The Wild couldn’t get anything past Avalanche goaltender Semyon Varlamov and lost for the fourth time in five games. They were shutout in back-to-back games at home for the first time since Jan. 20 and Feb. 8, 2002. They’ve been shutout in two straight games and three of the past four, and remain in 12th place in the Western Conference, seven points out of the final playoff spot.
The Avalanche are now tied for ninth and Minnesota travels for a two-game road trip this week, starting with a game Tuesday at Colorado to finish a home-and-home series.
In each of their past five games, the Wild have allowed a goal within the first 2 minutes, 33 seconds. They’ve allowed the first goal in each of the past seven games.
“Tough start and then we don’t seem to have the ability right now to bounce back from that,” coach Mike Yeo said. “Too many tough starts like this. Five games, that early in a game, not good enough on our part.”
But Yeo didn’t believe Hackett’s first home start, and second overall, played a part in the early struggles.
Hackett, 21, had played five NHL games heading into Sunday, but in unconventional fashion.
A third-round draft choice by the Wild in 2009, Hackett had never played on Minnesota’s home ice. Of his first five games, four were relief appearances.
“He didn’t show nerves,” Yeo said. “He had no chance on the goals. I thought he played great tonight. I thought he was really good.”
Hackett was recalled from the Houston Aeros of the American Hockey League on Friday for the fourth time this season after Niklas Backstrom was declared out two to four weeks with a strained groin.
The 6-foot-2, 170-pound netminder had made three perfect relief appearances in his first five games, including Friday when he entered in the third period at Detroit in place of starter Josh Harding and made six saves in 15 minutes in a 6-0 loss. In six NHL games this season, Hackett is 2-1-0 with a .971 save percentage (134 saves, 138 shots faced) and 0.96 goals against average.
In his NHL debut, he came off the bench and stopped all 34 shots he faced in a win at San Jose. Two days later, he made his first career start and stopped 42 of the 44 shots he faced in a win at Los Angeles. According to the Elias Sports Bureau, Hackett set an NHL record for the longest shutout streak to start a career by going 102:48 before he had allowed a goal.
Just six games into his career, he looks the part of an NHL goaltender.
“He was great,” Wild defenseman Tom Gilbert said about Hackett’s performance Sunday. “He made that first save every time, swallowed up a lot of shots, moved the puck well. He played great for us. It was just our start that hurt us.”
On Sunday, Colorado scored its first goal just three shots into the game and had two goals in its first nine shots.
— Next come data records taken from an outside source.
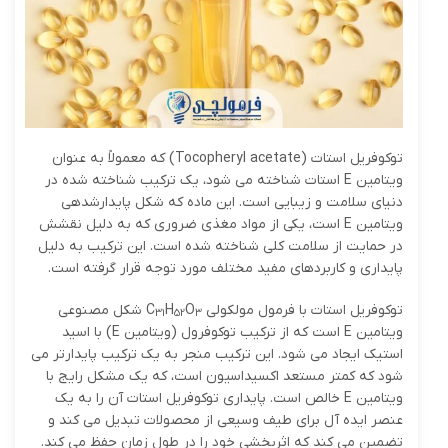
توکوفریل استات (Tocopheryl acetate) که معمولاً به عنوان
ویتامین E استات شناخته می شود، یک ترکیب شناخته شده در
دنیای سلامت و زیبایی است. این ماده که شکل پایدارشده­ی
ویتامین E است، یکی از مواد مغذی ضروری که به دلیل نقشش
در حمایت از سلامت کلی شناخته شده است. این ترکیب به دلیل
پایداری و کاربردهای مفید مختلف مورد توجه قرار گرفته است.
توکوفریل استات با فرمول مولکولی C
O
H
شکل مصنوعی
31
52
3
ویتامین E است که از ترکیب توکوفرول (ویتامین E) با اسید
استیک ایجاد می شود. این ترکیب منجر به یک ترکیب پایدارتر می
شود که کمتر مستعد اکسیداسیون است، که یک مشکل رایج با
ویتامین E خالص است. پایداری توکوفریل استات آن را به یک
عنصر ایده آل برای طیف وسیعی از محصولات تبدیل می کند و
تضمین می کند که اثربخشی خود را در طول زمان حفظ می کند.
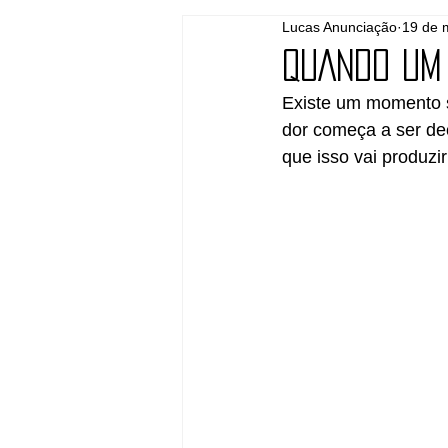
Lucas Anunciação
19 de 
Grátis
Pesquisas
Pregaçã
QUANDO UM 
Existe um momento s
dor começa a ser de
que isso vai produzi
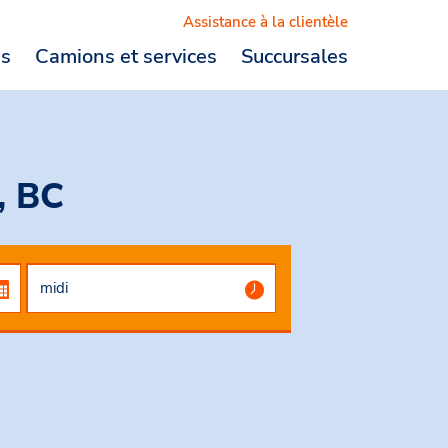
Assistance à la clientèle
es
Camions et services
Succursales
Logout
, BC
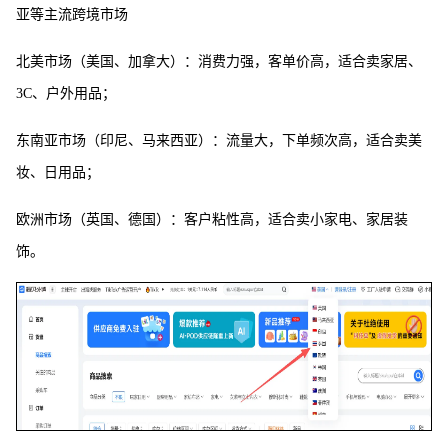
亚等主流跨境市场
北美市场（美国、加拿大）：消费力强，客单价高，适合卖家居、
3C、户外用品；
东南亚市场（印尼、马来西亚）：流量大，下单频次高，适合卖美
妆、日用品；
欧洲市场（英国、德国）：客户粘性高，适合卖小家电、家居装
饰。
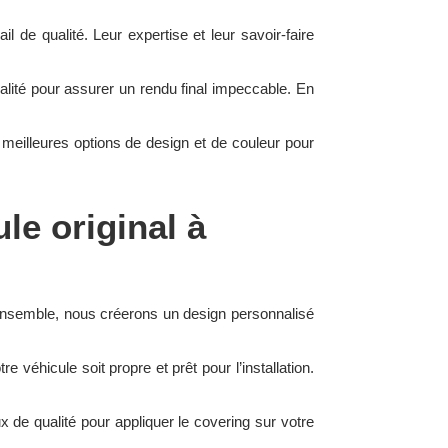
ail de qualité. Leur expertise et leur savoir-faire
alité pour assurer un rendu final impeccable. En
 meilleures options de design et de couleur pour
le original à
Ensemble, nous créerons un design personnalisé
véhicule soit propre et prêt pour l’installation.
x de qualité pour appliquer le covering sur votre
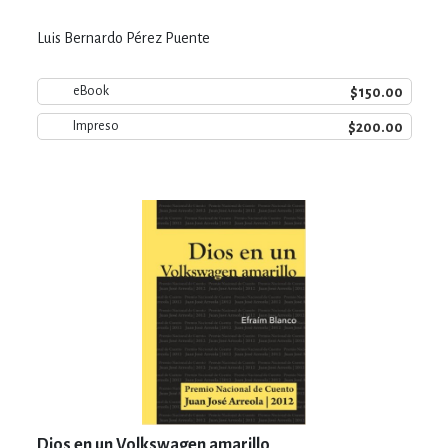
Luis Bernardo Pérez Puente
$150.00
eBook
$200.00
Impreso
Dios en un Volkswagen amarillo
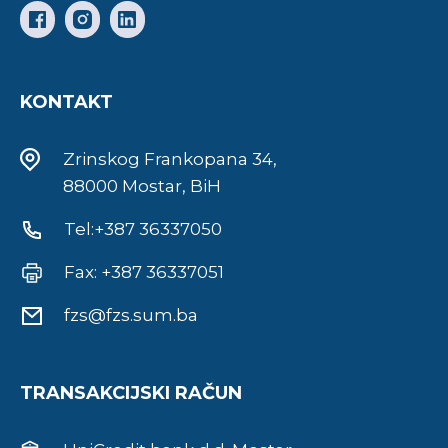
KONTAKT
Zrinskog Frankopana 34,
88000 Mostar, BiH
Tel:+387 36337050
Fax: +387 36337051
fzs@fzs.sum.ba
TRANSAKCIJSKI RAČUN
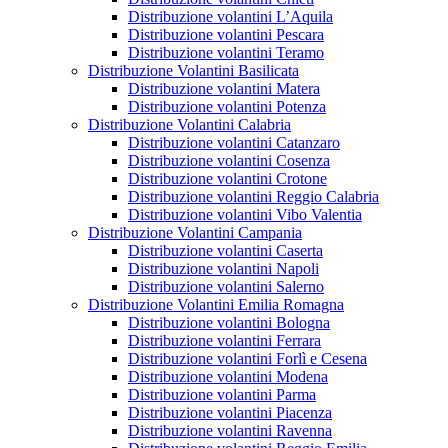
Distribuzione volantini L’Aquila
Distribuzione volantini Pescara
Distribuzione volantini Teramo
Distribuzione Volantini Basilicata
Distribuzione volantini Matera
Distribuzione volantini Potenza
Distribuzione Volantini Calabria
Distribuzione volantini Catanzaro
Distribuzione volantini Cosenza
Distribuzione volantini Crotone
Distribuzione volantini Reggio Calabria
Distribuzione volantini Vibo Valentia
Distribuzione Volantini Campania
Distribuzione volantini Caserta
Distribuzione volantini Napoli
Distribuzione volantini Salerno
Distribuzione Volantini Emilia Romagna
Distribuzione volantini Bologna
Distribuzione volantini Ferrara
Distribuzione volantini Forlì e Cesena
Distribuzione volantini Modena
Distribuzione volantini Parma
Distribuzione volantini Piacenza
Distribuzione volantini Ravenna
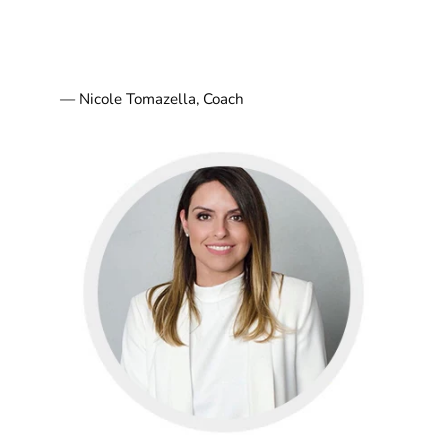
— Nicole Tomazella, Coach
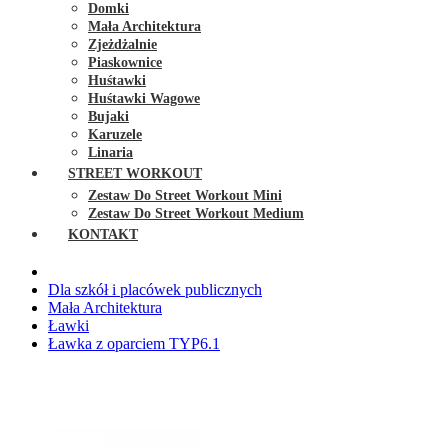
Domki
Mała Architektura
Zjeżdżalnie
Piaskownice
Huśtawki
Huśtawki Wagowe
Bujaki
Karuzele
Linaria
STREET WORKOUT
Zestaw Do Street Workout Mini
Zestaw Do Street Workout Medium
KONTAKT
Dla szkół i placówek publicznych
Mała Architektura
Ławki
Ławka z oparciem TYP6.1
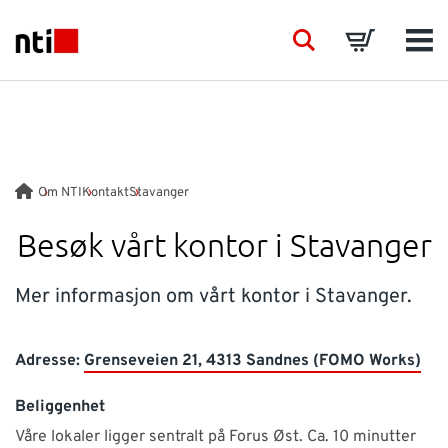
Skip to main content
NTI logo
Search
Basket
Men
BRANSJER
VÅRE TJENESTER
Om NTI
Kontakt
Stavanger
PRODUKTER
Besøk vårt kontor i Stavanger
ACADEMY
Mer informasjon om vårt kontor i Stavanger.
EVENTS
Adresse:
Grenseveien 21, 4313 Sandnes (FOMO Works)
Beliggenhet
INNSIKT
Våre lokaler ligger sentralt på Forus Øst. Ca. 10 minutter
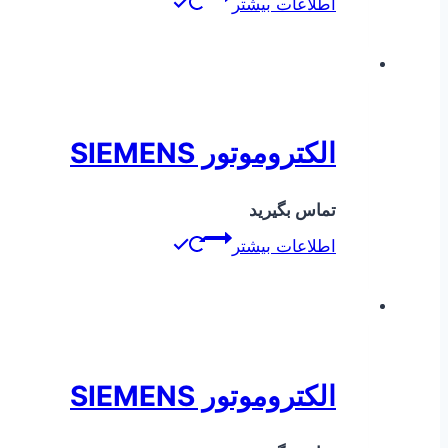
اطلاعات بیشتر
الکتروموتور SIEMENS
تماس بگیرید
اطلاعات بیشتر
الکتروموتور SIEMENS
The Avalanche had 17 shots in the first period alone.
Meanwhile, Hackett stopped the final 27 shots he faced.
“Yeah, they threw everything at the net and got a lot of shots in the first period,” Hackett said. “It helped me get focused and get in the game right away. So, that was nice for me.”
Hackett might get more of a chance at proving himself in the NHL. If Backstrom returns at the high end or even later than his recovery timetable, it could mean he might miss the rest of the season. Also, Harding is an unrestricted free agent after the season and Hackett could prove his worth to stay on as Backstrom’s backup next season.
And by then, he’ll have any nervousness out of his system.